1958 Introduction to Facing Reality
From Facing Reality, by C.L.R. James, Grace C. Lee, Pierre Chaulieu [pseudonym of Cornelius Castoriadis] (Detroit: Bewick/Ed, 1974, orig. 1958), pp. 5-6. The CLR James Institute.
The whole world today lives in the shadow of the state power. This state power is an ever‑present self‑perpetuating body over and above society. It transforms the human personality into a mass of economic needs to be satisfied by decimal points of economic progress. It robs everyone of initiative and clogs the free development of society. This state power, by whatever name it is called, One‑Party State or Welfare State, destroys all pretense of government by the people, of the people. All that remains is government for the people.
Against this monster, people all over the world, and particularly ordinary working people in factories, mines, fields, and offices, are rebelling every day in ways of their own invention. Sometimes their struggles are on a small personal scale. More effectively, they are the actions of groups, formal or informal, but always unofficial, organized around their work and their place of work. Always the aim is to regain control over their own conditions of life and their relations with one another. Their strivings, their struggles, their methods have few chroniclers. They themselves are constantly attempting various forms of organization, uncertain of where the struggle is going to end. Nevertheless, they are imbued with one fundamental certainty, that they have to destroy the continuously mounting bureaucratic mass or be themselves destroyed by it.
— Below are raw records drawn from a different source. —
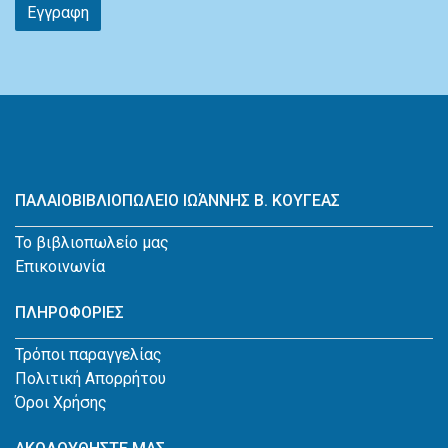
Εγγραφη
ΠΑΛΑΙΟΒΙΒΛΙΟΠΩΛΕΙΟ ΙΩΆΝΝΗΣ Β. ΚΟΥΓΕΑΣ
Το βιβλιοπωλείο μας
Επικοινωνία
ΠΛΗΡΟΦΟΡΙΕΣ
Τρόποι παραγγελίας
Πολιτική Απορρήτου
Όροι Χρήσης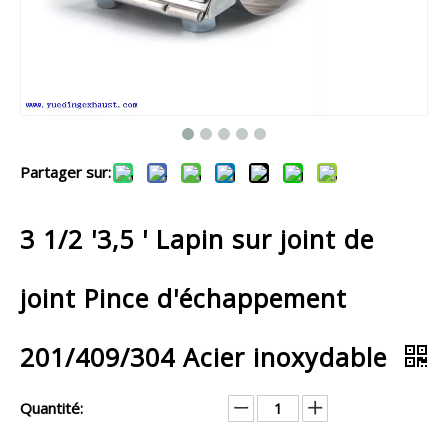
Partager sur:
3 1/2 '3,5 ' Lapin sur joint de
joint Pince d'échappement
201/409/304 Acier inoxydable
Quantité: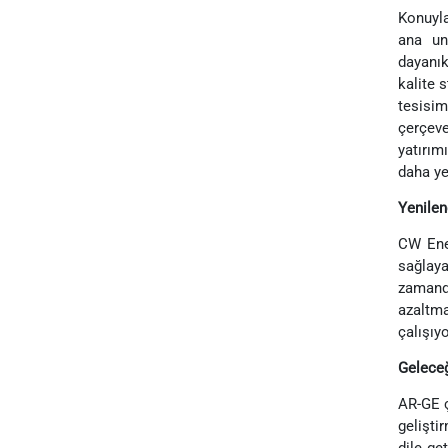
Konuyla
ana un
dayanık
kalite 
tesisim
çerçev
yatırım
daha ye
Yenilen
CW Ener
sağlaya
zamanda
azaltma
çalışıy
Gelece
AR-GE ç
gelişti
dile ge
For some years after the war it seemed that the totalitarian state, by its control of every aspect of human life, had crushed forever all hopes for freedom, for liberty and socialism. Men struggled, but under the belief that the Welfare State was in reality only a halfway house to the ultimate totalitarian domination. A symbolical date was even fixed when this would be achieved all over the world, 1984.
Now, however, the Hungarian Revolution has uncovered, for the whole world to see, the goal to which the struggles against bureaucracy are moving. The Hungarian people have restored the belief of the Nineteenth Century in progress. They have restored to the revolutionary socialist movement the conviction that the future lies with the power of the working class and the great masses of the people.
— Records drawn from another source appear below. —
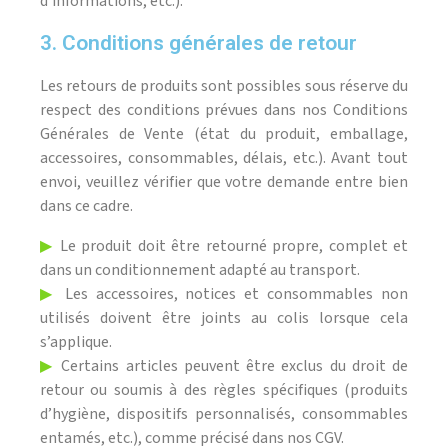
d’informations, etc.).
3. Conditions générales de retour
Les retours de produits sont possibles sous réserve du
respect des conditions prévues dans nos Conditions
Générales de Vente (état du produit, emballage,
accessoires, consommables, délais, etc.). Avant tout
envoi, veuillez vérifier que votre demande entre bien
dans ce cadre.
▶
Le produit doit être retourné propre, complet et
dans un conditionnement adapté au transport.
▶
Les accessoires, notices et consommables non
utilisés doivent être joints au colis lorsque cela
s’applique.
▶
Certains articles peuvent être exclus du droit de
retour ou soumis à des règles spécifiques (produits
d’hygiène, dispositifs personnalisés, consommables
entamés, etc.), comme précisé dans nos CGV.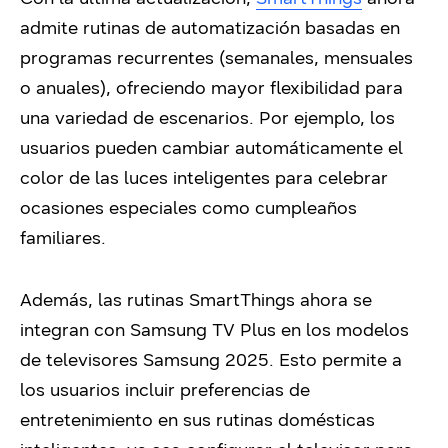
admite rutinas de automatización basadas en
programas recurrentes (semanales, mensuales
o anuales), ofreciendo mayor flexibilidad para
una variedad de escenarios. Por ejemplo, los
usuarios pueden cambiar automáticamente el
color de las luces inteligentes para celebrar
ocasiones especiales como cumpleaños
familiares.
Además, las rutinas SmartThings ahora se
integran con Samsung TV Plus en los modelos
de televisores Samsung 2025. Esto permite a
los usuarios incluir preferencias de
entretenimiento en sus rutinas domésticas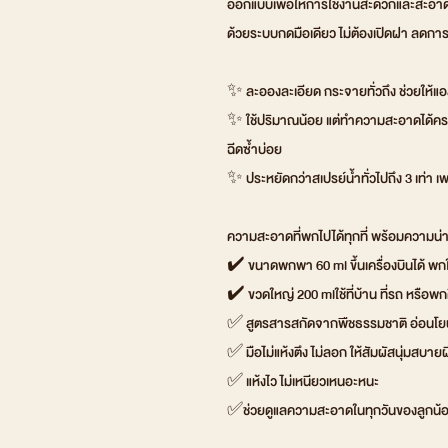
ออกแบบเพื่อให้การใช้งานสะดวกและสะอาดใน
ด้วยระบบกดมือเดียว ไม่ต้องเปิดฝา ลดการ
✨ ละอองละเอียด กระจายทั่วถึง ช่วยให้แอ
✨ ใช้ปริมาณน้อย แต่ทำความสะอาดได้คร
ฉีดซ้ำบ่อย
✨ ประหยัดกว่าสเปรย์น้ำทั่วไปถึง 3 เท่า เพร
ความสะอาดที่พกไปได้ทุกที่ พร้อมความน่าร
✔️ ขนาดพกพา 60 ml ขึ้นเครื่องบินได้ พก
✔️ ขวดใหญ่ 200 mlใช้ที่บ้าน ที่รถ หรือพ
✅ สูตรสารสกัดจากพืชธรรมชาติ อ่อนโยนต่
✅ มือไม่แห้งตึง ไม่ลอก ให้สัมผัสนุ่มสบายผ
✅ แห้งไว ไม่เหนียวเหนอะหนะ
✅ช่วยดูแลความสะอาดในทุกวันของลูกน้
It must never be forgotten that the Hungarian Revolution was successful as no other revolution in history was successful. The totalitarian state was not merely defeated. It was totally destroyed and the counter‑revolution crushed. It is the totality of the success which enabled the workers to do so much before the revolution was robbed of its victory by Russian tanks from outside. What then was the great achievement of the revolution?
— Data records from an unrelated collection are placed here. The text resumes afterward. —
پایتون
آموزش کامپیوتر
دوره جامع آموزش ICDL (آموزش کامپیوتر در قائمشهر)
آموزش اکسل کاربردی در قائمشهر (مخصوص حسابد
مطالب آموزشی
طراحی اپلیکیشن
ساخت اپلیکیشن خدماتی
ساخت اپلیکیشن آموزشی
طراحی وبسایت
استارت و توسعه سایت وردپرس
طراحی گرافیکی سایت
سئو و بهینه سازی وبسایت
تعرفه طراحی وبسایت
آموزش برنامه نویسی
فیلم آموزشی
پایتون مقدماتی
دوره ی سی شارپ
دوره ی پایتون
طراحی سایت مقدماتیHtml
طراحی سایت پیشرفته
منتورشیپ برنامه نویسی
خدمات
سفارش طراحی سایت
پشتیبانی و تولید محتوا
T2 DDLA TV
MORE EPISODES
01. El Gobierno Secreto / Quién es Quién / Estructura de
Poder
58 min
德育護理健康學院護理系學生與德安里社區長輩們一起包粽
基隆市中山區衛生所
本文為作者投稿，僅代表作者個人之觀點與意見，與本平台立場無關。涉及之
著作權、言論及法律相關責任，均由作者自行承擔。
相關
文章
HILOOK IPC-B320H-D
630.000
By the total uprising of a people, the Hungarian Revolution has disclosed the political form which not only destroys the bureaucratic state power, but substitutes in its place a socialist democracy, based not on the control of people but on the mastery of things. This political form is the Workers Councils, embracing the whole of the working population from bottom to top, organized at the source of all power, the place of work, making all decisions in the shop or in the office.